What is Internet?

Internet




What Is the Internet?



Can you remember a time when you could not tweet, post, email, blog, snap, or like someone online? Many people today have grown up being able to do all of these things. But there was a time when none of this was possible. What makes this possible today is what we call the Internet.
According to Webopedia, the Internet is a worldwide system of connected networks. Each network consists of millions of computers, servers, routers, and printers. You can think of the Internet like the telephone network or the interstate highway system. You may have even heard people refer to the Internet as the Information Super Highway. The networks that make up the Internet may be owned and maintained by different companies but messages and data move across all of them without regard to ownership because they all use the same protocol or language to communicate.

Who Created the Internet?


According to Hobbes' Internet Timeline, in 1957, the Soviet Union launched the first satellite into orbit. While this might not sound serious, this happened during a time in American history called the Cold War. It was at this time the threat of nuclear war was at its greatest. The thought was, if the Soviets could launch a satellite into space, then they might be able to launch a nuclear bomb and hit the United States, destroying all of our communication lines.
The Internet began in 1969 as a research project funded by the Department of Defense with a goal of creating a means of communication beside telephone lines. The first network was called ARPANET (Advanced Research Project Agency NETwork). The focus was on communicating in the event part of the network was disabled. This early network was the precursor to the Internet. It was limited in function but launched the idea of a different method of communication

Who Owns the Internet?




No one actually owns the Internet, and no single person or organization controls the Internet in its entirety. The Internet is more of a concept than an actual tangible entity, and it relies on a physical infrastructure that connects networks to other networks.

Number of Worldwide Users


According to Internet Live Stats, as of August 12, 2016 there was an estimated 3,432,809,100 Internet users worldwide. The number of Internet users represents nearly 40 percent of the world's population. The largest number of Internet users by country is China, followed by the United States and India.
In September 2014, the total number of websites with a unique hostname online exceeded 1 billion. This is an increase from one website (info.cern.ch) in 1991. The first billion Internet users worldwide was reached in 2005.
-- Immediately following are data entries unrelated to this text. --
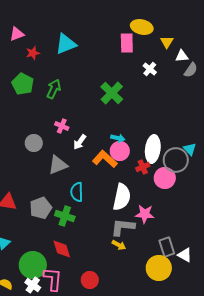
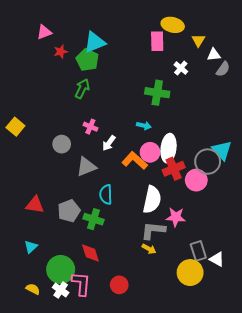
green pentagon: (23, 84) -> (87, 60), moved
green cross: (112, 93) -> (157, 93), moved, turned -35
cyan arrow: (118, 138) -> (144, 126), moved
white ellipse: (153, 149) -> (169, 148), moved
cyan triangle: (190, 149) -> (222, 150), size x1.5
red cross: (143, 167) -> (174, 169), size x1.5

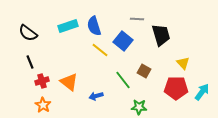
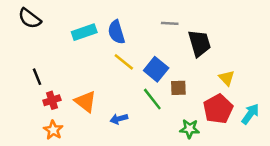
black semicircle: (28, 33) -> (30, 18), moved
blue square: (123, 41) -> (156, 69), moved
brown square: (144, 71) -> (178, 88), turned -32
red pentagon: (176, 88) -> (218, 109), turned -30
green star: (139, 107) -> (190, 129), moved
How Does Information Move Across the Internet?





Data travels across the internet in packets. Each packet can carry a maximum of 1,500 bytes. Around these packets is a wrapper with a header and a footer. The information contained in the wrapper tells computers what kind of data is in the packet, how it fits together with other data, where the data came from and the data's final destination.

When you send an e-mail to someone, the message breaks up into packets that travel across the network. Different packets from the same message don't have to follow the same path. That's part of what makes the Internet so robust and fast. Packets will travel from one machine to another until they reach their destination. As the packets arrive, the computer receiving the data assembles the packets like a puzzle, recreating the message

All data transfers across the Internet work on this principle. It helps networks manage traffic -- if one pathway becomes clogged with traffic, packets can go through a different route. This is different from the traditional phone system, which creates a dedicated circuit through a series of switches. All information through the old analog phone system would pass back and forth between a dedicated connection. If something happened to that connection, the call would end.
That's not the case with traffic across IP networks. If one connection should fail, data can travel across an alternate route. This works for individual networks and the Internet as a whole. For instance, even if a packet doesn't make it to the destination, the machine receiving the data can determine which packet is missing by referencing the other packets. It can send a message to the machine sending the data to send it again, creating redundancy. This all happens in the span of just a few milliseconds.


Internet Protocol (IP):

The internet’s primary component and communications backbone. Because the internet is comprised of hardware and software layers, the IP communication standard is used to address schemes and identify unique connected devices. Prominent IP versions used for communications include Internet Protocol version 4 (IPv4) and Internet Protocol version 6 (IPv6)

Applications



The Internet has many important applications. Of the various services available via the Internet, the three most important are e-mail, web browsing, and peer-to-peer services . E-mail, also known as electronic mail, is the most widely used and successful of Internet applications. Web browsing is the application that had the greatest influence in dramatic expansion of the Internet and its use during the 1990s. Peer-to-peer networking is the newest of these three Internet applications, and also the most controversial, because its uses have created problems related to the access and use of copyrighted materials.